Thought experiment: “Post” is a pretty generic term as applied to newspapers, far predating a certain DC paper. If I published, say, the Knoxville Post it would just join a long line of papers named after mail. The identical name wouldn’t matter because it would be in a different market (kind of like Bill O’Reilly’s feature, which is on TV instead of the Web, isn’t competing with Marshall). But try publishing your very own “Washington Post” in Washington, and arguing that, well, there’s nothing distinctive about “Post” and, well, naturally it’s the “Washington Post” if you’re publishing it in Washington. Go ahead, try it. I dare you.

The Washington Post won’t sit still for that, trust me. But that’s basically what they’re doing: publishing the same kind of thing, with the same title, in the same neighborhood. I don’t blame Marshall for being P.O.’ed. If they don’t know about Marshall’s use of the term, then they don’t deserve to be publishing a political weblog. If they do know, then they’re just trying to muscle in (and they’d never try to do the same thing to a traditional media feature with the same name). Either way, they ought to be embarrassed.

UPDATE: Shouting ‘Cross the Potomac notes that Terry Neal’s column ran today and isn’t called “Talking Points.” Could this be victory for Marshall? I’m not sure. I’m not even sure it’s the same feature, though it looks kind of bloglike.

ANOTHER UPDATE: No such luck. The feature referred to above is from the print edition. A separate online feature is still called Talking Points.

STILL ANOTHER UPDATE: Reader Steve Hendry writes:

I seem to recall that sometime in the last 20 years, the Post sued a restaurant in the west for calling itself the Washington Post (hitching post, that is). The menus used the same fonts as the newspaper. I also recall that the Post succeeded in forcing the restaurant to change its name.

Wouldn’t surprise me.

PROBABLY THE LAST UPDATE: Reader Tim Hartin writes:

Yup. Happened here in Madison, Wisconsin, I think around 6 years ago. I don’t know about the menus, but the restaurant was on Washington street, and used a “newspapery” Olde Englishe font for its name (don’t know if it was the same font as the Post uses, but it was similar).
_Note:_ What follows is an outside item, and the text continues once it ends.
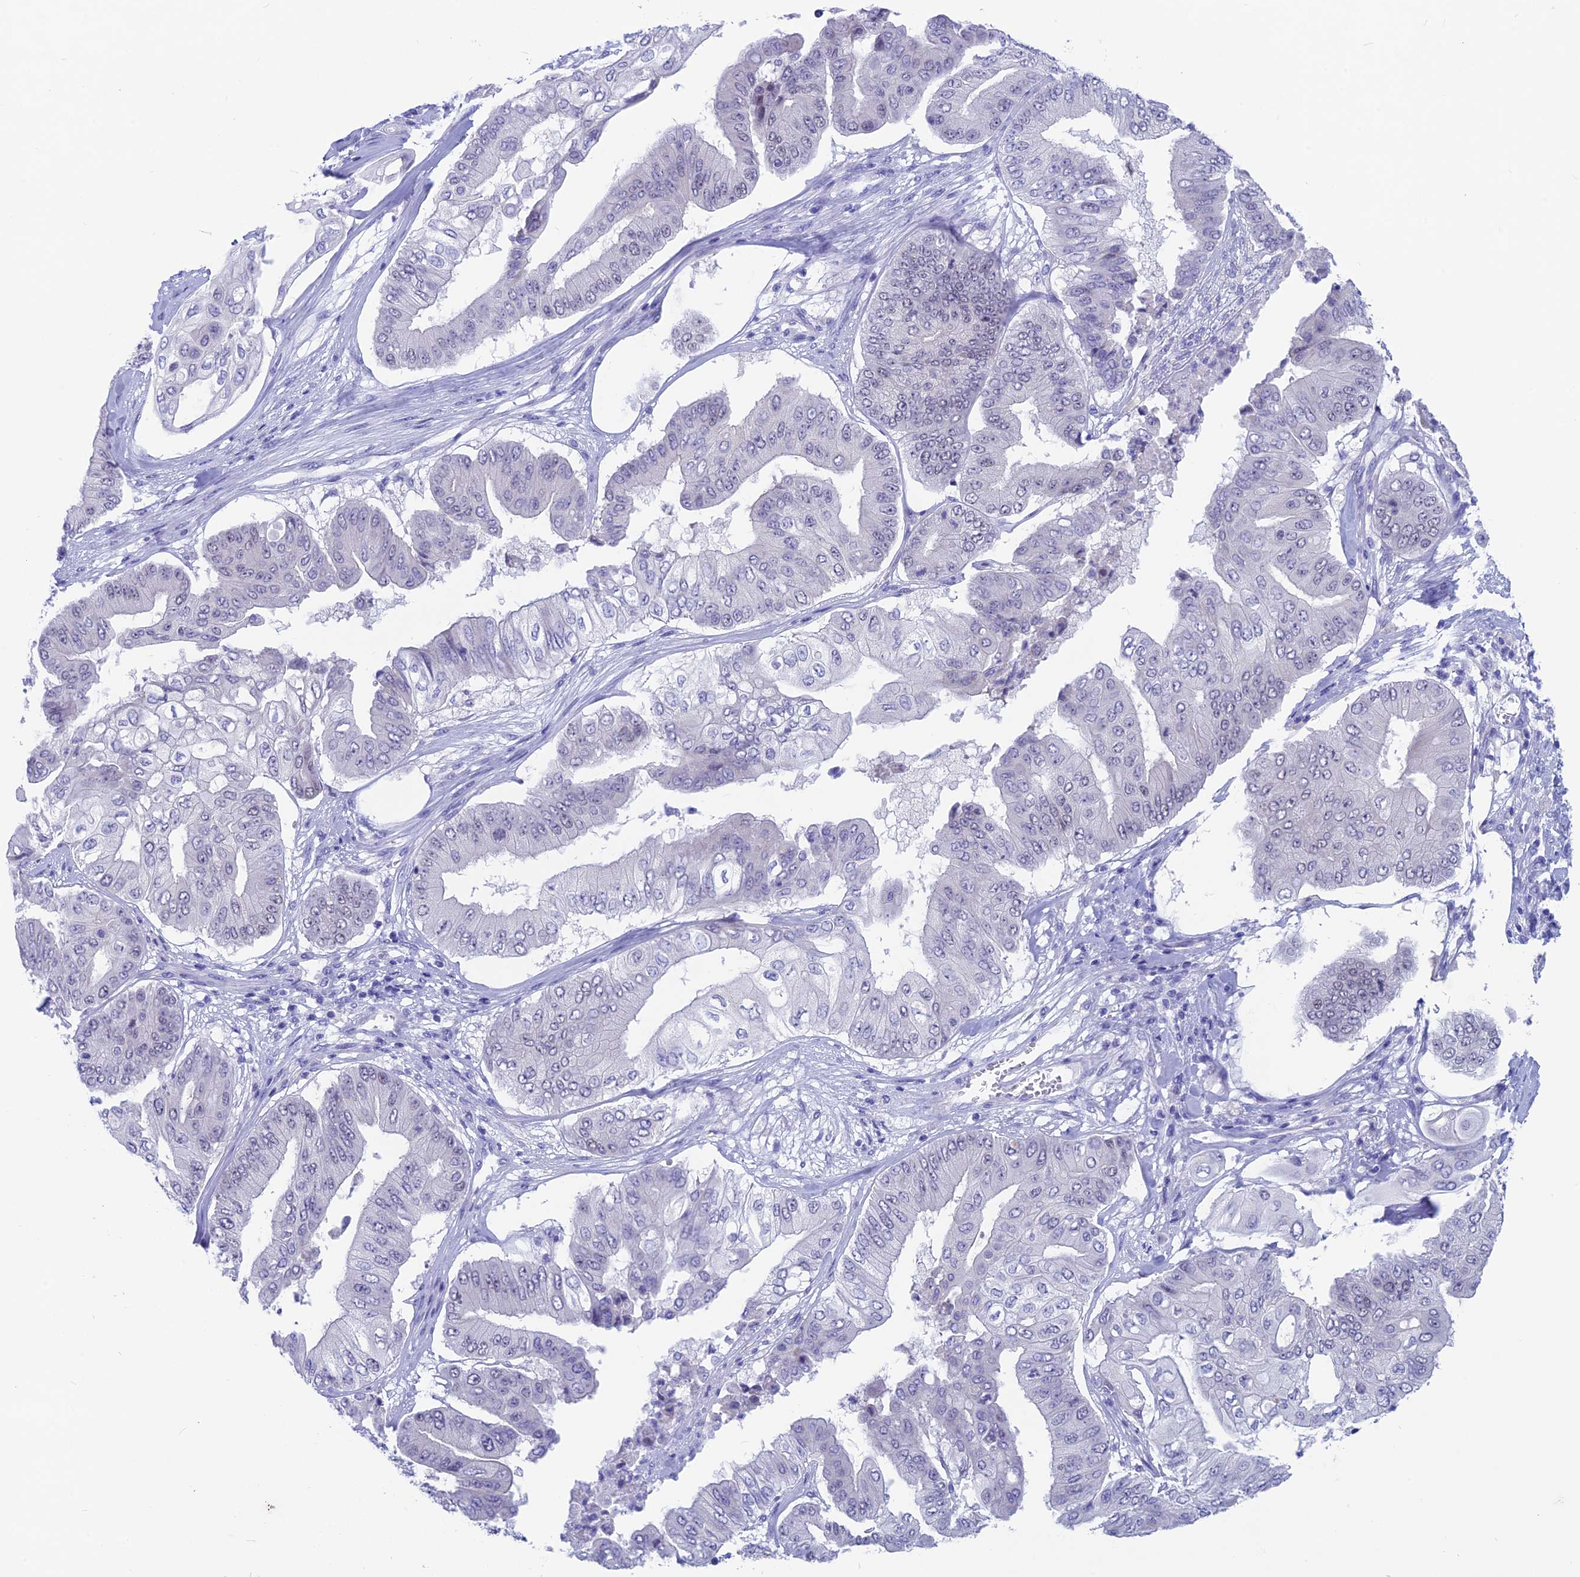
{"staining": {"intensity": "weak", "quantity": "<25%", "location": "nuclear"}, "tissue": "pancreatic cancer", "cell_type": "Tumor cells", "image_type": "cancer", "snomed": [{"axis": "morphology", "description": "Adenocarcinoma, NOS"}, {"axis": "topography", "description": "Pancreas"}], "caption": "This is an IHC photomicrograph of human pancreatic cancer. There is no positivity in tumor cells.", "gene": "SNTN", "patient": {"sex": "female", "age": 77}}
And this was for a frickin’ restaurant.

Also, another reader writes that O’Reilly’s TV feature is reprinted (repixeled?) on the Web under the “Talking Points” rubric. That’s news to me (hey, I just write for the Fox website, why should I know anything?). But, while I admit that makes it closer, the O’Reilly feature is still basically a TV feature that happens to be echoed on the website. It’s not nearly as much of a direct competitor as the Post’s feature.

But not to worry. In case Marshall doesn’t like the Post using his site’s name, he can always change it. Maybe to “The Federal Page.”